• Page excerpt
-------

Listening to cabarettista Paolo Conte’s Elegia is like exploring a bombed-out belle époque hotel, with gold dust, decapitated cherubs and scraps of brocade dotting the rubble. Conte’s timbre is beyond tattered, and his notions of pitch and phrasing are highly personal. The result is an album of insane beauty and solemn eccentricity from the former lawyer turned Italy’s most inventive songwriter.

The old wolf invokes the hated nickname “Frisco” in a honky-tonk tribute to Sodom by the Bay, which he likens to Babylon and a gaudy divan. In “Chissà” (“Who knows”), he spins a pensive meditation on indecipherable languages and lost souls, only to whip up the raunchiest of rumbas in “La nostalgia del Mocambo.” The title cut showcases Conte’s gift for luminous but oblique lyrics (all translated in the CD booklet): “I had a passion for music/Rusty/Blackish, hot-painted with soot/Metropolis!”

The self-proclaimed world’s greatest kazoo player here limits himself to piano, with a strong group of sidemen: Claudio Chiara (sax) and Daniele dell’Olmo (guitar), who slither their way through “Sandwich Man”; and Massimo Pizianti, whose clarinet licks and bandonéon doodles fire the “boundless eroticism” of “Il regno del tango” (“The realm of tango”).

The album’s final cut, “La vecchia giacca nuova” (“The old new jacket”), is a tripping, surreal tune that Nino Rota might have penned, studded with nonsense syllables and gaily soured arpeggios. It tells of a once-new garment that, magically, grows more splendiferous with the years—rather like Conte himself.

-------

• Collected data
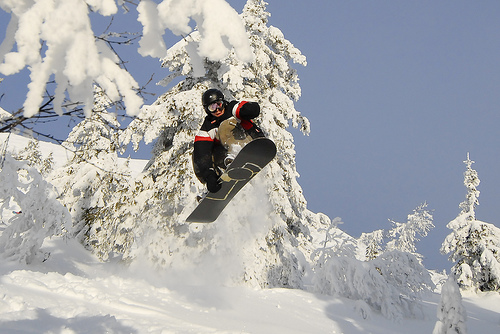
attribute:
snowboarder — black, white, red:
[181, 87, 271, 201]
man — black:
[191, 87, 265, 201]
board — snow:
[181, 134, 276, 224]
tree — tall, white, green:
[434, 158, 498, 297]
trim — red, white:
[232, 103, 242, 112]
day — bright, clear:
[6, 2, 498, 329]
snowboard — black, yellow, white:
[184, 136, 277, 222]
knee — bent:
[213, 118, 238, 136]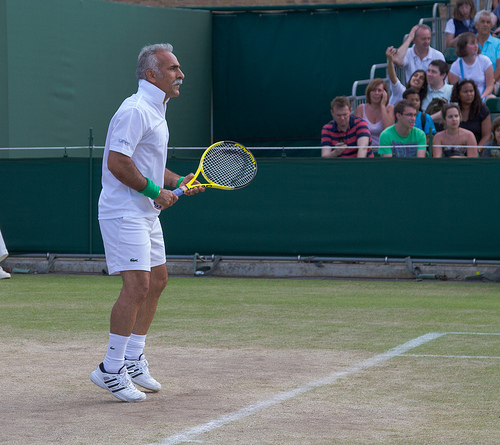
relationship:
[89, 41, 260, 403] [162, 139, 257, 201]
man holding racket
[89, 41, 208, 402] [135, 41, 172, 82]
man with hair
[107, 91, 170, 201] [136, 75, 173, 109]
shirt with collar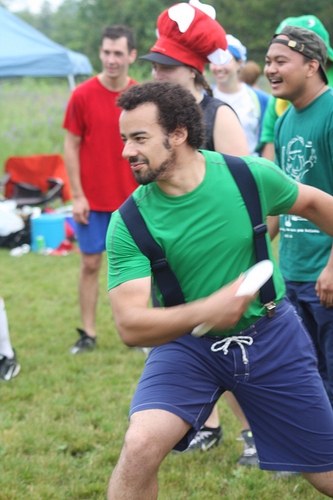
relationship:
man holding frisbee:
[85, 34, 278, 380] [238, 238, 312, 333]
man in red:
[85, 35, 150, 231] [71, 96, 158, 183]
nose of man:
[118, 129, 163, 174] [85, 34, 278, 380]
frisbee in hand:
[238, 238, 312, 333] [190, 270, 262, 342]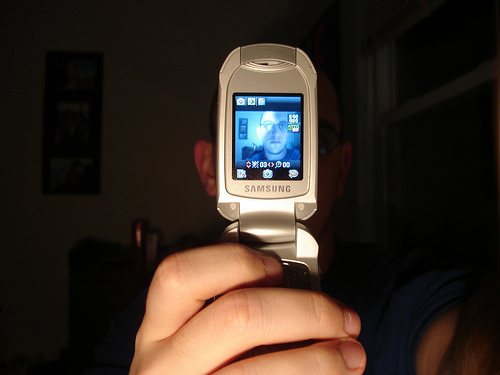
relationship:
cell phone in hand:
[215, 43, 319, 293] [120, 239, 373, 371]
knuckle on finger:
[151, 251, 211, 298] [140, 244, 287, 299]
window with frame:
[357, 0, 500, 245] [380, 41, 461, 158]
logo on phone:
[243, 174, 305, 201] [194, 33, 332, 319]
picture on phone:
[234, 107, 298, 169] [213, 45, 322, 289]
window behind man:
[408, 70, 489, 286] [195, 89, 363, 232]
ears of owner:
[197, 129, 224, 182] [179, 90, 353, 327]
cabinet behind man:
[84, 48, 382, 276] [201, 43, 400, 268]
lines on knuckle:
[234, 294, 267, 324] [218, 288, 273, 333]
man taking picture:
[99, 18, 392, 322] [183, 29, 336, 286]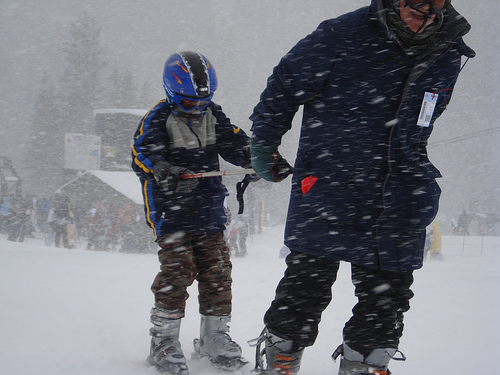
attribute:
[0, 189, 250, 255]
people — bunch of people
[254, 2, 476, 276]
jacket — black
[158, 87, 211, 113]
goggles — blue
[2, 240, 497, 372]
field — snowy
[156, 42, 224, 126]
helmet — blue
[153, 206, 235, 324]
pants — snow pants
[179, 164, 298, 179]
ski pole — White and red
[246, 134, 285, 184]
glove — green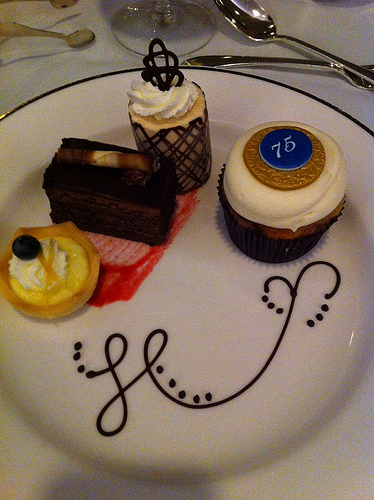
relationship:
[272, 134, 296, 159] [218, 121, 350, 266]
number on cupcake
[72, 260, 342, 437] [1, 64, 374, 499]
design on plate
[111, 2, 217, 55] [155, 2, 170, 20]
base under stem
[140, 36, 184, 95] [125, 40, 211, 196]
florish on top of pastry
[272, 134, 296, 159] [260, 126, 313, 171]
number in circle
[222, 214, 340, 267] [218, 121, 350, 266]
wrapper on cupcake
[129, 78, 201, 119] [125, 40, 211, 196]
whip cream on pastry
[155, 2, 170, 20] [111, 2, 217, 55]
stem on base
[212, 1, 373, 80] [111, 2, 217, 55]
spoon by base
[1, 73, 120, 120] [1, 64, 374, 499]
trim on plate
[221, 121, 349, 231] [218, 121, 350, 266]
frosting on cupcake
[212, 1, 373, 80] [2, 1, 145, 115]
spoon laying on tablecloth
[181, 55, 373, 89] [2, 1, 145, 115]
fork on table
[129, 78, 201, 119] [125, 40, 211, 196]
whipped cream on pastry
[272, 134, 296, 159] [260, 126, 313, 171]
number on circle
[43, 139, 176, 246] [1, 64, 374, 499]
cake on plate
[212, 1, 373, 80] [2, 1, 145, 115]
spoon on tablecloth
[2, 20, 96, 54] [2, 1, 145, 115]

-------

• About this exercise
Write out the passage from the review of Paolo Conte's Elegia, word for word, between "The album’s final" and "like Conte himself.", inclusive.

• Problem solution
The album’s final cut, “La vecchia giacca nuova” (“The old new jacket”), is a tripping, surreal tune that Nino Rota might have penned, studded with nonsense syllables and gaily soured arpeggios. It tells of a once-new garment that, magically, grows more splendiferous with the years—rather like Conte himself.